Как ни странно, неподвижный и ослабевший Джобе, несмотря на всю проигрышность своей позиции, выглядит хозяином положения; в этом и состоит, подчеркивает Уэльбек, глубинный парадокс произведения Мартена. В его взгляде горит огонек, присущий не только предсказателям и пророкам, но и изобретателям, дорогим сердцу Жюля Верна. Если внимательнее всмотреться в расположение фигур на шахматной доске, изображенной Мартеном, станет ясно, что позиция Джобса не такая уж и безнадежная. Пожертвовав ферзя, он может завершить игру в три хода, поставив дерзкий мат конем и слоном. А также, походя придумав новый продукт, внезапно навязать рынку свои правила игры – во всяком случае, такое создается ощущение. В широком окне в глубине комнаты виднеются луга изумрудного, почти нереального цвета, полого спускающиеся к гряде прибрежных скал, где сливаются с хвойным лесом. А за ними катит свои нескончаемые золотисто-бронзовые волны Тихий океан. Вдалеке, на лужайке, девчонки затеяли игру во фрисби. Вечереет, над Северной Калифорнией волею Мартена вспыхивает феерическим оранжевым великолепием заходящее солнце, да, над самой передовой частью мира сгущаются сумерки; этим тоже можно объяснить невыносимую печаль расставания, которая читается во взгляде Джобса.
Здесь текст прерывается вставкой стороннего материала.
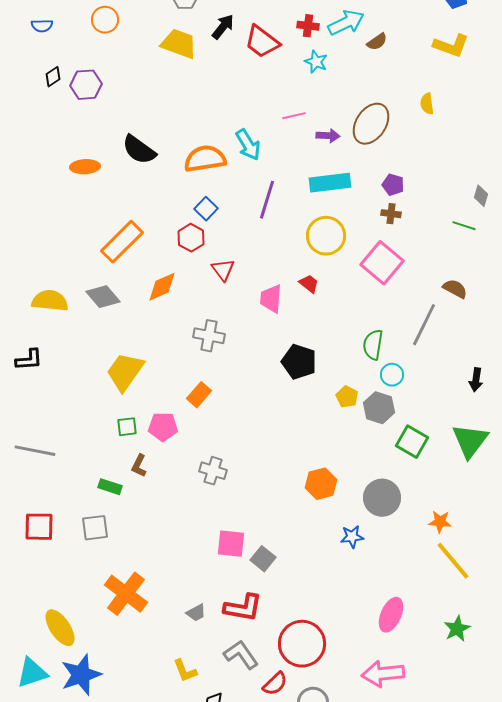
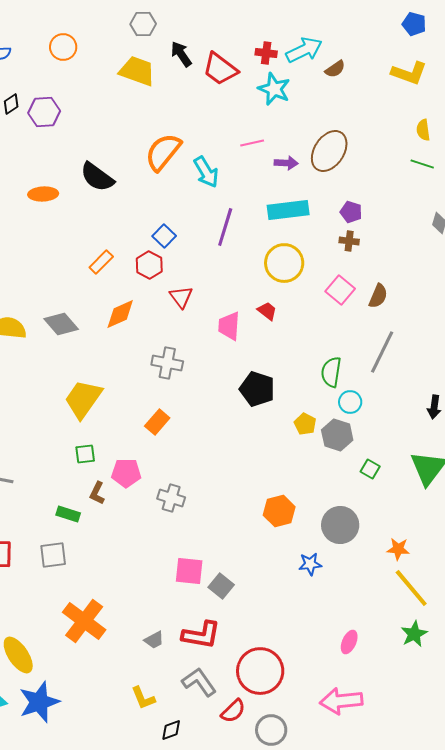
black arrow: (223, 27) -> (181, 54), turned -72
cyan star: (316, 62) -> (274, 89), size x1.4
yellow semicircle: (427, 104) -> (423, 130), moved
orange semicircle: (205, 159) -> (163, 152), moved, turned -42
green line: (464, 226) -> (422, 164), moved
orange rectangle: (122, 242) -> (101, 262), moved, size x0.6
pink square: (382, 263) -> (340, 290), size x0.7
brown semicircle: (455, 289) -> (378, 296), moved, turned 85
pink pentagon: (163, 427) -> (126, 473), moved
green square: (412, 442) -> (370, 469), size x0.6
pink ellipse: (391, 615) -> (349, 642), size x0.7
green star: (457, 629) -> (414, 634), moved

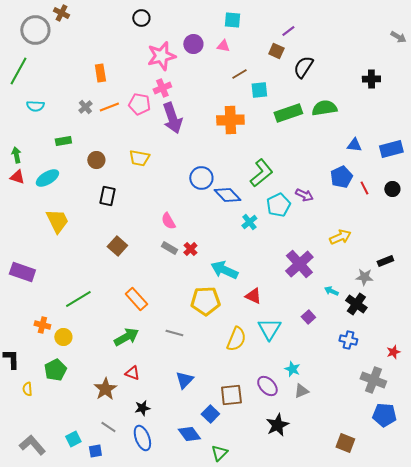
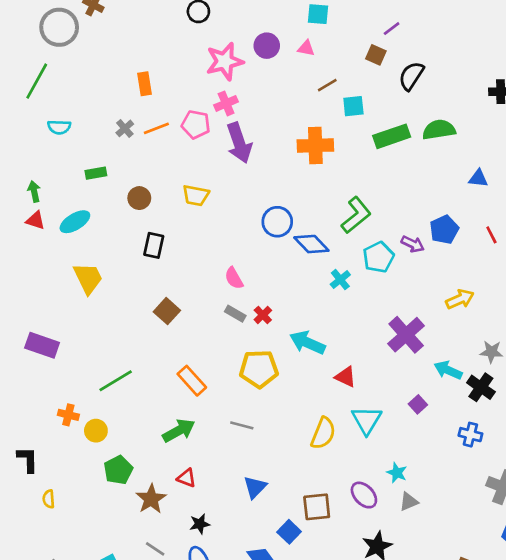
blue pentagon: (341, 177) -> (444, 230), moved
cyan arrow: (331, 291) -> (448, 370), size x1.5
yellow pentagon: (205, 301) -> (259, 369), moved
green pentagon: (55, 370) -> (118, 470), moved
Решительные поборники рыночной экономики, убежденные кормильцы Демократической партии являют собой принтом две стороны одной капиталистической медали и так же схожи, как бальзаковский банкир и инженер Жюля Верна. «Разговор в Пало-Альто», заключает Уэльбек, слишком скромный подзаголовок для такой картины; Джед Мартен имеет полное право назвать ее «Краткая история капитализма», поскольку так оно и есть.
8
После недолгих препирательств вернисаж назначили на среду, и декабря, – Мэрилин сочла, что это идеальная дата. Каталоги, напечатанные в порядке особой срочности в итальянской типографии, прибыли как раз вовремя. Получились элегантные и даже шикарные книги, – «нечего на них экономить», категорически заявила Мэрилин, которой Франц буквально в рот смотрел, вот странно, таскаясь за ней из зала в зал, как собачонка, пока она делала необходимые звонки.